WRITTEN REQUEST: Reproduce the material below verbatim, keeping every line, value, and symbol unchanged, and leave out the pictures.

________________________________________

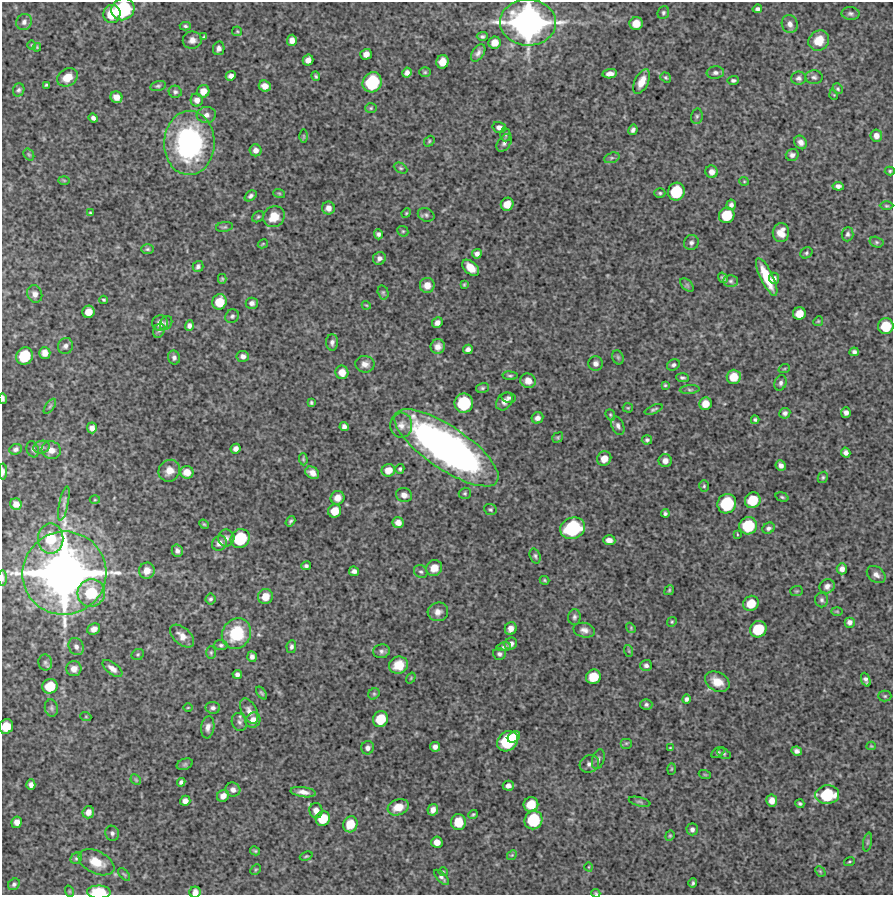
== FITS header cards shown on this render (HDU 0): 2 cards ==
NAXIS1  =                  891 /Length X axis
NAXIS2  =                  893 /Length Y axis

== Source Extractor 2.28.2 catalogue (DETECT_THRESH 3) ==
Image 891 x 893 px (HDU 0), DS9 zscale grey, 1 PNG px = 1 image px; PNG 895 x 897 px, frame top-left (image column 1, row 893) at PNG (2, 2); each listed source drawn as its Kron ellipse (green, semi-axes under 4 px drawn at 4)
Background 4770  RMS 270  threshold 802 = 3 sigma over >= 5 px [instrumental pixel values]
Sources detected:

________________________________________

CORRECT ANSWER:
== FITS header cards shown on this render (HDU 0): 2 cards ==
NAXIS1  =                  891 /Length X axis
NAXIS2  =                  893 /Length Y axis

== Source Extractor 2.28.2 catalogue (DETECT_THRESH 3) ==
Image 891 x 893 px (HDU 0), DS9 zscale grey, 1 PNG px = 1 image px; PNG 895 x 897 px, frame top-left (image column 1, row 893) at PNG (2, 2); each listed source drawn as its Kron ellipse (green, semi-axes under 4 px drawn at 4)
Background 4770  RMS 270  threshold 802 = 3 sigma over >= 5 px [instrumental pixel values]
Sources detected:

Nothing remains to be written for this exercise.